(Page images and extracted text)
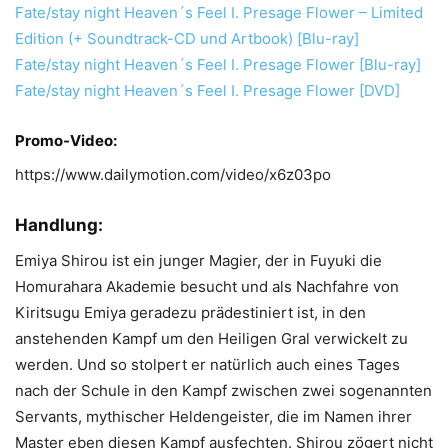
Fate/stay night Heaven´s Feel I. Presage Flower – Limited
Edition (+ Soundtrack-CD und Artbook) [Blu-ray]
Fate/stay night Heaven´s Feel I. Presage Flower [Blu-ray]
Fate/stay night Heaven´s Feel I. Presage Flower [DVD]
Promo-Video:
https://www.dailymotion.com/video/x6z03po
Handlung:
Emiya Shirou ist ein junger Magier, der in Fuyuki die
Homurahara Akademie besucht und als Nachfahre von
Kiritsugu Emiya geradezu prädestiniert ist, in den
anstehenden Kampf um den Heiligen Gral verwickelt zu
werden. Und so stolpert er natürlich auch eines Tages
nach der Schule in den Kampf zwischen zwei sogenannten
Servants, mythischer Heldengeister, die im Namen ihrer
Master eben diesen Kampf ausfechten. Shirou zögert nicht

Problem to work on ::
Rename "Shirou" to "Shiro" throughout the listing above, then write out all of its lines again with everything else unchanged and the pictures left out.

Finished task ::
Fate/stay night Heaven´s Feel I. Presage Flower – Limited
Edition (+ Soundtrack-CD und Artbook) [Blu-ray]
Fate/stay night Heaven´s Feel I. Presage Flower [Blu-ray]
Fate/stay night Heaven´s Feel I. Presage Flower [DVD]
Promo-Video:
https://www.dailymotion.com/video/x6z03po
Handlung:
Emiya Shiro ist ein junger Magier, der in Fuyuki die
Homurahara Akademie besucht und als Nachfahre von
Kiritsugu Emiya geradezu prädestiniert ist, in den
anstehenden Kampf um den Heiligen Gral verwickelt zu
werden. Und so stolpert er natürlich auch eines Tages
nach der Schule in den Kampf zwischen zwei sogenannten
Servants, mythischer Heldengeister, die im Namen ihrer
Master eben diesen Kampf ausfechten. Shiro zögert nicht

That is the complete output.